Scalia is Wrong: 10 Supreme Court Cases That Show How the Court Can Advance Racial Equality

Impact

The Supreme Court’s hearing on the Voting Rights Act Wednesday was a timely reminder of how conservative Justices like Antonin Scalia view equal rights. More alarming than his “racial entitlement” comment was his follow up: “This Court doesn’t like to get involved in — in racial questions such as this one. It’s something that can be left — left to Congress.”   

One wonders which Supreme Court Scalia is talking about that stays out of “racial questions”: the Supreme Court has played a major role in settling questions of racial justice since the Supreme Court was first created. 

Here are ten cases in which the Supreme Court decided to “get involved with racial questions,” all landmark cases that changed the face of racial justice in the U.S. 

1. Loving v. Virginia (1967)

One of the most powerful cases to end racial discrimination, Loving v. Virginia challenged the constitutionality of bans against interracial marriage. The Court legalized interracial marriage in its decision and allowed Mildred and Richard Loving, who “were in love, not fighting a civil rights battle” to be married without legal repercussion. 

2. Smith v. Allwright (1944)

One of the earliest cases the Court heard on discrimination in access to primaries, in Smith v. Allwright, it was ruled that parties could not limit its primary to white voters.  

3. Heart of Atlanta Motel v. United States (1964)
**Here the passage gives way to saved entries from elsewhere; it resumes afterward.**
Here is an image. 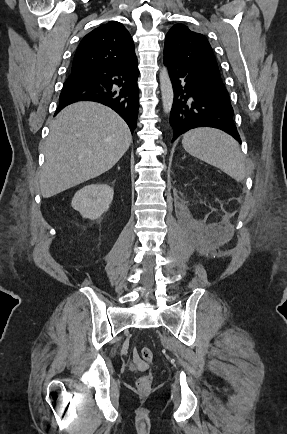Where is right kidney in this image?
Wrapping results in <instances>:
<instances>
[{
  "label": "right kidney",
  "instance_id": "right-kidney-1",
  "mask_svg": "<svg viewBox=\"0 0 287 434\" xmlns=\"http://www.w3.org/2000/svg\"><path fill=\"white\" fill-rule=\"evenodd\" d=\"M113 194L107 184H90L76 192L71 205L83 218L95 220L109 209Z\"/></svg>",
  "mask_w": 287,
  "mask_h": 434
}]
</instances>
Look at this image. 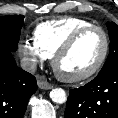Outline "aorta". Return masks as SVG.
Here are the masks:
<instances>
[{
	"instance_id": "762f6f07",
	"label": "aorta",
	"mask_w": 118,
	"mask_h": 118,
	"mask_svg": "<svg viewBox=\"0 0 118 118\" xmlns=\"http://www.w3.org/2000/svg\"><path fill=\"white\" fill-rule=\"evenodd\" d=\"M50 98L57 104H63L67 99L66 93L62 88H55L50 91Z\"/></svg>"
}]
</instances>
Part of a wave of pivotal civil rights decisions made in the 1960s, the Supreme Court ruled that the Hearts of Atlanta Motel could not discriminate based on race in whom it would rent rooms to, and that Congress could use the commerce clause to hold private businesses accountable to the Civil Rights Act of 1964. 

4. Lau v. Nichols (1973)

Lau v. Nichols launched the modern bilingual education system, when 12 Chinese American students who did not speak English launched a class action suit against the San Francisco school district, contending that they were being denied the right to equitable education.  The Supreme Court was unanimous in deciding that the state had discriminated against these students based on their first language, and the ruling greatly expanded access to education for students learning English as a second language. 

5. Batson v. Kentucky (1986)

The Court’s ruling on Batson v. Kentucky helped end practices of discriminatory jury selection. By restricting the use of preemptory challenge, or the dismissal of juries by the prosecutor without a stated reason, the Court helped mitigate practices of creating all white juries for black defendants. 

6. Grutter v. Bollinger (2003)

The University of Michigan Law School, like many institutions of higher education, uses race as a factor in admission criteria, serving as a “compelling interest in achieving diversity among its student body.” In 2003, Barbara Grutter challenged this consideration as unconstitutional, but the Supreme Court held that race was justifiable to examine in admission selections

7. Jones v. Mayer Co. (1968)

In St. Louis in the 1960s, the Jones couple attempted to buy a house in a predominantly white neighborhood and was denied. The Supreme Court ruled any racial discrimination in the rental or sale of property, the great American preoccupation, was unconstitutional

8. Korematsu v. United States (1944)

The Supreme Court has always weighed in on racial justice policies, but it’s not always on the side of the angels. Nonetheless, it’s clear that the Supreme Court has always played a significant role in determining the constitutionality of policies surrounding race. Fred Korematsu was arrested in San Francisco after defying the military order for all Japanese Americans to report to internment camps. In 1944, the Court ruled that the incarceration of Japanese Americans was not racism, but warranted based on claims by the U.S. military that Japanese Americans were potentially engaging in espionage.

9. Shelley v. Kraemer (1948)

The Supreme Court discussed racism in property laws decades before Jones v. Mayer Co.  The Shelleys were a black couple who moved into a St. Louis neighborhood in spite of a private contact that kept black families out of the real estate market in the area. The Kraemers, a white couple, resided in the neighborhood and took the issue to the state courts, eventually culminating in the Supreme Court’s decision that states could not uphold racially discriminatory property agreements. 

10. Brown v. The Topeka Board of Education (1954)

The classic example of the Supreme Court’s landmark decisions on racial justice, Brown v. Board of Education mandated the desegregation of schools and changed the face of civil rights in the U.S., undermining the “separate but equal” clause of Plessy v. Ferguson of 1896 (another example of the Court’s willingness to weigh in on racial questions, but of course one with far more damaging consequences for civil rights). 

It’s a good thing that Scalia’s wrong, and that the Court does weigh in on “racial questions”: otherwise, civil rights for all people would be an even more distant goal. We can only hope that Justices remember these cases, and the imperative of the Supreme Court in protecting equality, when deciding the fate of the Voting Rights Act.